* Records to process
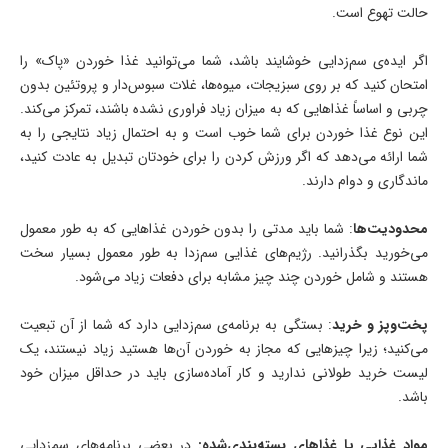
حالت تهوع است.
اگر ایده‌ی سم‌زدایی خوشایند باشد، شما می‌توانید غذا خوردن «پاک» را
امتحان کنید که بر روی سبزیجات، میوه‌ها، غلات سبوس‌دار و پروتئین بدون
چربی و اساساً غذاهایی که به میزان زیاد فراوری نشده باشند، تمرکز می‌کند.
این نوع غذا خوردن برای شما خوب است و به احتمال زیاد نتایجی را به
شما ارائه می‌دهد که اگر ورزش کردن را برای خودتان تبدیل به عادت کنید،
ماندگاری و دوام دارند.
محدودیت‌ها
: شما باید مدتی را بدون خوردن غذاهایی که به طور معمول
می‌خورید بگذرانید. رژیم‌های غذایی سم‌زدا به طور معمول بسیار سخت
هستند و شامل خوردن چند چیز مشابه برای دفعات زیاد می‌شود.
پخت‌وپز و خرید
: بستگی به برنامه‌ی سم‌زدایی دارد که شما از آن تبعیت
می‌کنید؛ زیرا چیزهایی که مجاز به خوردن آن‌ها هستید زیاد نیستند، یک
لیست خرید طولانی ندارید و کار آماده‌سازی باید در حداقل میزان خود
باشد.
مواد غذایی یا غذاهای بسته‌بندی‌شده:
در بعضی برنامه‌های سم‌زدایی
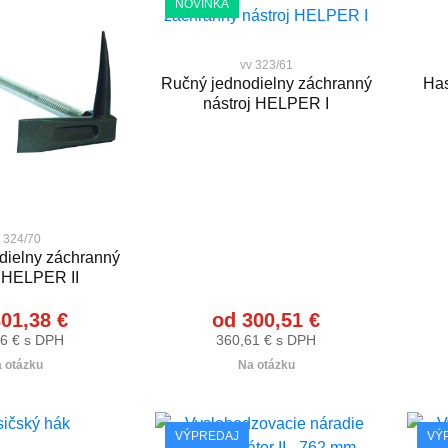
NOVINKA
vv 323/61
Ručný jednodielny záchranný
Has
nástroj HELPER I
 324/70
dielny záchranný
j HELPER II
01,38 €
od 300,51 €
6 € s DPH
360,61 € s DPH
 otázku
Na otázku
VÝPREDAJ
VÝ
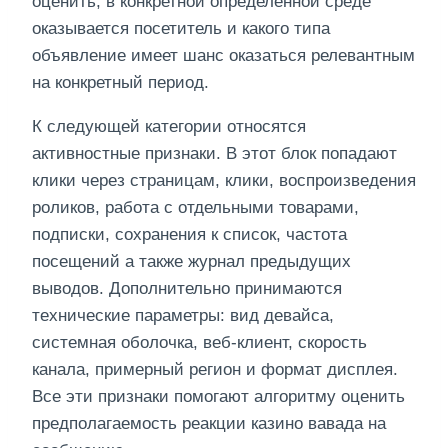
оценить, в конкретной определенной среде
оказывается посетитель и какого типа
объявление имеет шанс оказаться релевантным
на конкретный период.
К следующей категории относятся
активностные признаки. В этот блок попадают
клики через страницам, клики, воспроизведения
роликов, работа с отдельными товарами,
подписки, сохранения к список, частота
посещений а также журнал предыдущих
выводов. Дополнительно принимаются
технические параметры: вид девайса,
системная оболочка, веб-клиент, скорость
канала, примерный регион и формат дисплея.
Все эти признаки помогают алгоритму оценить
предполагаемость реакции казино вавада на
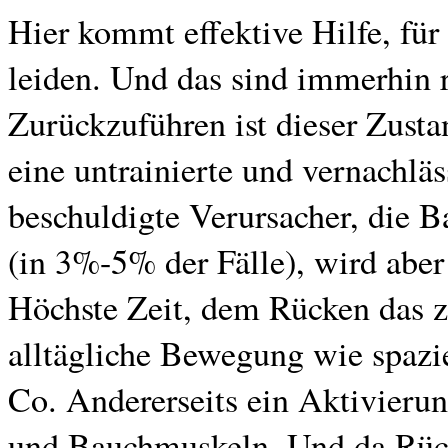
Hier kommt effektive Hilfe, für
leiden. Und das sind immerhin
Zurückzuführen ist dieser Zus
eine untrainierte und vernachlä
beschuldigte Verursacher, die Ba
(in 3%-5% der Fälle), wird aber
Höchste Zeit, dem Rücken das zu
alltägliche Bewegung wie spazi
Co. Andererseits ein Aktivieru
und Bauchmuskeln. Und da Rück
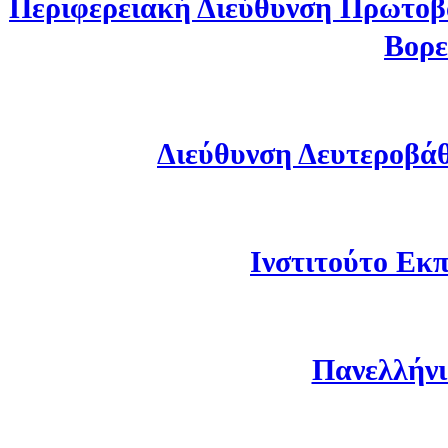
Περιφερειακή Διεύθυνση Πρωτοβ
Βορε
Διεύθυνση Δευτεροβά
Ινστιτούτο Εκπ
Πανελλήνι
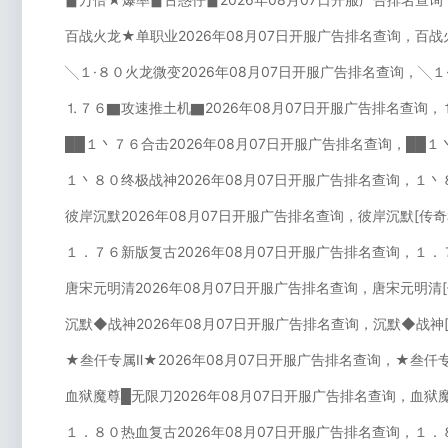
百战火龙★单职业2026年08月07日开服广告排名查询，百战
╲１·８０火龙微变2026年08月07日开服广告排名查询，╲
⒈７６▇攻速推土机▇2026年08月07日开服广告排名查询
██１丶７６合击2026年08月07日开服广告排名查询，██
１丶８０终极战神2026年08月07日开服广告排名查询，１丶
彼岸沉默2026年08月07日开服广告排名查询，彼岸沉默[传
１．７６新版复古2026年08月07日开服广告排名查询，１．
唐宋元明清2026年08月07日开服广告排名查询，唐宋元明清
沉默◆战神2026年08月07日开服广告排名查询，沉默◆战神
★叁仟专属Ⅱ★2026年08月07日开服广告排名查询，★叁仟
血狱魔尊█无限刀2026年08月07日开服广告排名查询，血狱
１．８０热血复古2026年08月07日开服广告排名查询，１．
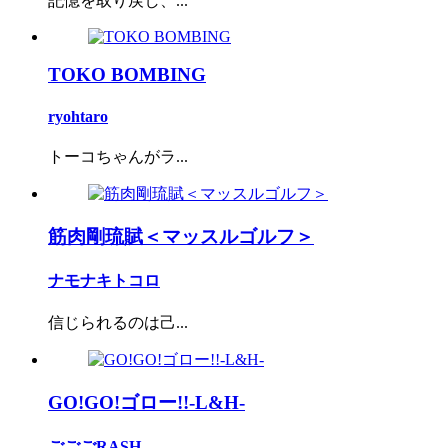
記憶を取り戻し、...
TOKO BOMBING
ryohtaro
トーコちゃんがラ...
筋肉剛琉賦＜マッスルゴルフ＞
ナモナキトコロ
信じられるのは己...
GO!GO!ゴロー!!-L&H-
ごごごRASH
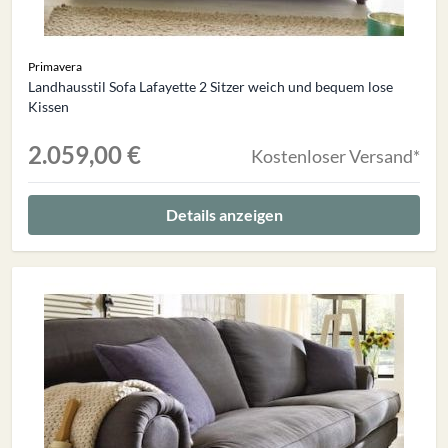
Primavera
Landhausstil Sofa Lafayette 2 Sitzer weich und bequem lose
Kissen
2.059,00 €
Kostenloser Versand*
Details anzeigen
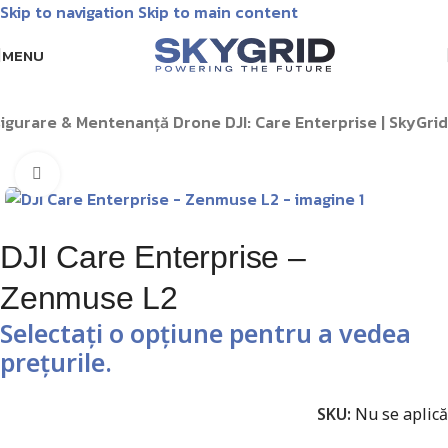
Skip to navigation
Skip to main content
Livrare GRATUITĂ pentru comenzile de peste 1000 lei!
Matrice
MENU
igurare & Mentenanță Drone DJI: Care Enterprise | SkyGrid
Click pentru a mări
DJI Care Enterprise –
Zenmuse L2
Selectați o opțiune pentru a vedea
prețurile.
SKU:
Nu se aplică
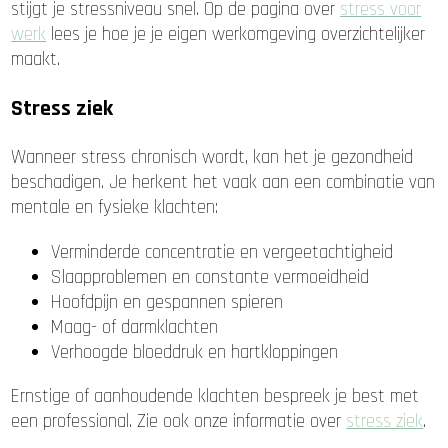
stijgt je stressniveau snel. Op de pagina over
stress voor
werk
lees je hoe je je eigen werkomgeving overzichtelijker
maakt.
Stress ziek
Wanneer stress chronisch wordt, kan het je gezondheid
beschadigen. Je herkent het vaak aan een combinatie van
mentale en fysieke klachten:
Verminderde concentratie en vergeetachtigheid
Slaapproblemen en constante vermoeidheid
Hoofdpijn en gespannen spieren
Maag- of darmklachten
Verhoogde bloeddruk en hartkloppingen
Ernstige of aanhoudende klachten bespreek je best met
een professional. Zie ook onze informatie over
stress ziek
.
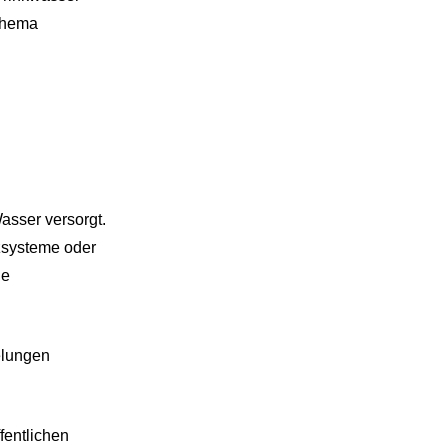
 Thema
asser versorgt.
zsysteme oder
ne
elungen
fentlichen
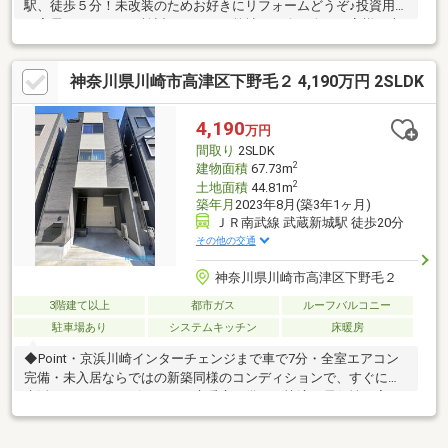
駅、徒歩５分！未改装のためお好きにリフォームどうぞ♪投資用ｏ
ｒ実需どちらでもご検討できます。弊社は一人一人のお客様の幸
せを第一に、少しでもお力になれるよう住宅に関するご質問、住
宅以外の資金面、諸費用に関するお悩みなど、ご一緒に考えてい
神奈川県川崎市高津区下野毛２ 4,190万円 2SLDK
きたいと思っております。年中無休で営業しておりますのでいつ
でもお気軽にご相談下さいませ。
4,190
万円
間取り
2SLDK
2
建物面積
67.73m
2
土地面積
44.81m
築年月
2023年8月(築3年1ヶ月)
ＪＲ南武線 武蔵新城駅 徒歩20分
その他の交通
神奈川県川崎市高津区下野毛２
3階建て以上
都市ガス
ルーフバルコニー
駐車場あり
システムキッチン
床暖房
◆Point・京浜川崎インターチェンジまで車で7分・全室エアコン
完備・未入居ならではの新築同様のコンディションで、すぐに新
生活スタート・リビングには床暖房を備え、快適な居住性を実
現・冷蔵庫や食器棚を置いても余裕のある広々としたキッチン・
ルーフバルコニー付きで開放感のある特別な暮らし・架電送電線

* Task description
Filter the entries above down to the lines that hold the word "záchranný", and copy those lines.

* Task answer
Ručný jednodielny záchranný
dielny záchranný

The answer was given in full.